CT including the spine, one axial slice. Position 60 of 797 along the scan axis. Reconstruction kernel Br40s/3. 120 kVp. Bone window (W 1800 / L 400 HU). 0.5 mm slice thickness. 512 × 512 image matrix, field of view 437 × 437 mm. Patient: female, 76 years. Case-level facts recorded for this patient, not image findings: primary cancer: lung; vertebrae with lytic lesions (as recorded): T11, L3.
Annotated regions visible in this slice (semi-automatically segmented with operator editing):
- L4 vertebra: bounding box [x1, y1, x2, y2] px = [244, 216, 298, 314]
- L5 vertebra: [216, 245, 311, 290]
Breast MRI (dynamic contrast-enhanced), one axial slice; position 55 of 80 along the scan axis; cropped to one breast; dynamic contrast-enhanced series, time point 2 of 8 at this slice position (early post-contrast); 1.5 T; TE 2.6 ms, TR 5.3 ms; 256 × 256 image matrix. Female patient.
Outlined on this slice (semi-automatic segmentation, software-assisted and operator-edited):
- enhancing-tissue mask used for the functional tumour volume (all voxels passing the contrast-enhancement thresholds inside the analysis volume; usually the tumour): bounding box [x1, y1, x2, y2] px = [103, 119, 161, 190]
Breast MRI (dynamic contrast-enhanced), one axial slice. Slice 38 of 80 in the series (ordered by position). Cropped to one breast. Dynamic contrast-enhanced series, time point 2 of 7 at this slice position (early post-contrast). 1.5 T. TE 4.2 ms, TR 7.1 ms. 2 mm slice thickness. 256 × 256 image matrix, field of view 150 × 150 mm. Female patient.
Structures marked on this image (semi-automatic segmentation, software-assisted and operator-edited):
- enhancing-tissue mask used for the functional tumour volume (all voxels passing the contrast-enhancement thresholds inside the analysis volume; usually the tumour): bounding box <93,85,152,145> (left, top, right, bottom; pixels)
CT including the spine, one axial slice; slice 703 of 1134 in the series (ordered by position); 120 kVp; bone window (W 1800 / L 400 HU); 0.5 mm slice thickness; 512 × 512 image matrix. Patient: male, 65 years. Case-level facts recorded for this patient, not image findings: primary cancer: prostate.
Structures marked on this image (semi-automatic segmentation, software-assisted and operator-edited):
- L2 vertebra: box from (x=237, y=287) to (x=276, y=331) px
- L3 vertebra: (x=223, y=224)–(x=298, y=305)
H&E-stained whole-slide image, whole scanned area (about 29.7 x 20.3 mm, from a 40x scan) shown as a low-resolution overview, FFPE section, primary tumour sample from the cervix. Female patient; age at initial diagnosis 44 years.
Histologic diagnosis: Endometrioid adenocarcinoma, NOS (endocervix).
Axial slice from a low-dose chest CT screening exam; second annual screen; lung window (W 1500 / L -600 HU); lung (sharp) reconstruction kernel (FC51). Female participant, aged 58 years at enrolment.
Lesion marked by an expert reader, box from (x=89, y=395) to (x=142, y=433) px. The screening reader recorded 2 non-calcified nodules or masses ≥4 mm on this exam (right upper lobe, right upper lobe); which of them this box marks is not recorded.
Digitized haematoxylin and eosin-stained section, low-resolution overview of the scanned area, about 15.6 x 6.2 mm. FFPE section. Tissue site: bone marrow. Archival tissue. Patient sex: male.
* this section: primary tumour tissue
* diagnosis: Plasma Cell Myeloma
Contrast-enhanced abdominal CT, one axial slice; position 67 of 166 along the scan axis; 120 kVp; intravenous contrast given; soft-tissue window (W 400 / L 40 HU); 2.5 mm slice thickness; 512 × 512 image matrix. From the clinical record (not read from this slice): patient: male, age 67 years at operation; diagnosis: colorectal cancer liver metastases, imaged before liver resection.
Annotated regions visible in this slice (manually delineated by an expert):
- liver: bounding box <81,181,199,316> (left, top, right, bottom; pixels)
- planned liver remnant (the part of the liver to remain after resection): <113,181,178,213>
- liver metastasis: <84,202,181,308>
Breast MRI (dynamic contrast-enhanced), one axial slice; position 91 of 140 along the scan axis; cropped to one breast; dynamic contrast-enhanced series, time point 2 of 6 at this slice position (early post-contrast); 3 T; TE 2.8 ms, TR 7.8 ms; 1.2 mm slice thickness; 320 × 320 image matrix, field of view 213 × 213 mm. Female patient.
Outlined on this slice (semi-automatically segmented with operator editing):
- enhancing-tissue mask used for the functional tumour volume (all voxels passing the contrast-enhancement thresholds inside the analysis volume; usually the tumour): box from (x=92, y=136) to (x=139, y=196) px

### Exercise
Your task is to restate every record exactly.

### The answer
CT including the spine, one axial slice. Position 60 of 797 along the scan axis. Reconstruction kernel Br40s/3. 120 kVp. Bone window (W 1800 / L 400 HU). 0.5 mm slice thickness. 512 × 512 image matrix, field of view 437 × 437 mm. Patient: female, 76 years. Case-level facts recorded for this patient, not image findings: primary cancer: lung; vertebrae with lytic lesions (as recorded): T11, L3.
Annotated regions visible in this slice (semi-automatically segmented with operator editing):
- L4 vertebra: bounding box [x1, y1, x2, y2] px = [244, 216, 298, 314]
- L5 vertebra: [216, 245, 311, 290]
Breast MRI (dynamic contrast-enhanced), one axial slice; position 55 of 80 along the scan axis; cropped to one breast; dynamic contrast-enhanced series, time point 2 of 8 at this slice position (early post-contrast); 1.5 T; TE 2.6 ms, TR 5.3 ms; 256 × 256 image matrix. Female patient.
Outlined on this slice (semi-automatic segmentation, software-assisted and operator-edited):
- enhancing-tissue mask used for the functional tumour volume (all voxels passing the contrast-enhancement thresholds inside the analysis volume; usually the tumour): bounding box [x1, y1, x2, y2] px = [103, 119, 161, 190]
Breast MRI (dynamic contrast-enhanced), one axial slice. Slice 38 of 80 in the series (ordered by position). Cropped to one breast. Dynamic contrast-enhanced series, time point 2 of 7 at this slice position (early post-contrast). 1.5 T. TE 4.2 ms, TR 7.1 ms. 2 mm slice thickness. 256 × 256 image matrix, field of view 150 × 150 mm. Female patient.
Structures marked on this image (semi-automatic segmentation, software-assisted and operator-edited):
- enhancing-tissue mask used for the functional tumour volume (all voxels passing the contrast-enhancement thresholds inside the analysis volume; usually the tumour): bounding box <93,85,152,145> (left, top, right, bottom; pixels)
CT including the spine, one axial slice; slice 703 of 1134 in the series (ordered by position); 120 kVp; bone window (W 1800 / L 400 HU); 0.5 mm slice thickness; 512 × 512 image matrix. Patient: male, 65 years. Case-level facts recorded for this patient, not image findings: primary cancer: prostate.
Structures marked on this image (semi-automatic segmentation, software-assisted and operator-edited):
- L2 vertebra: box from (x=237, y=287) to (x=276, y=331) px
- L3 vertebra: (x=223, y=224)–(x=298, y=305)
H&E-stained whole-slide image, whole scanned area (about 29.7 x 20.3 mm, from a 40x scan) shown as a low-resolution overview, FFPE section, primary tumour sample from the cervix. Female patient; age at initial diagnosis 44 years.
Histologic diagnosis: Endometrioid adenocarcinoma, NOS (endocervix).
Axial slice from a low-dose chest CT screening exam; second annual screen; lung window (W 1500 / L -600 HU); lung (sharp) reconstruction kernel (FC51). Female participant, aged 58 years at enrolment.
Lesion marked by an expert reader, box from (x=89, y=395) to (x=142, y=433) px. The screening reader recorded 2 non-calcified nodules or masses ≥4 mm on this exam (right upper lobe, right upper lobe); which of them this box marks is not recorded.
Digitized haematoxylin and eosin-stained section, low-resolution overview of the scanned area, about 15.6 x 6.2 mm. FFPE section. Tissue site: bone marrow. Archival tissue. Patient sex: male.
* this section: primary tumour tissue
* diagnosis: Plasma Cell Myeloma
Contrast-enhanced abdominal CT, one axial slice; position 67 of 166 along the scan axis; 120 kVp; intravenous contrast given; soft-tissue window (W 400 / L 40 HU); 2.5 mm slice thickness; 512 × 512 image matrix. From the clinical record (not read from this slice): patient: male, age 67 years at operation; diagnosis: colorectal cancer liver metastases, imaged before liver resection.
Annotated regions visible in this slice (manually delineated by an expert):
- liver: bounding box <81,181,199,316> (left, top, right, bottom; pixels)
- planned liver remnant (the part of the liver to remain after resection): <113,181,178,213>
- liver metastasis: <84,202,181,308>
Breast MRI (dynamic contrast-enhanced), one axial slice; position 91 of 140 along the scan axis; cropped to one breast; dynamic contrast-enhanced series, time point 2 of 6 at this slice position (early post-contrast); 3 T; TE 2.8 ms, TR 7.8 ms; 1.2 mm slice thickness; 320 × 320 image matrix, field of view 213 × 213 mm. Female patient.
Outlined on this slice (semi-automatically segmented with operator editing):
- enhancing-tissue mask used for the functional tumour volume (all voxels passing the contrast-enhancement thresholds inside the analysis volume; usually the tumour): box from (x=92, y=136) to (x=139, y=196) px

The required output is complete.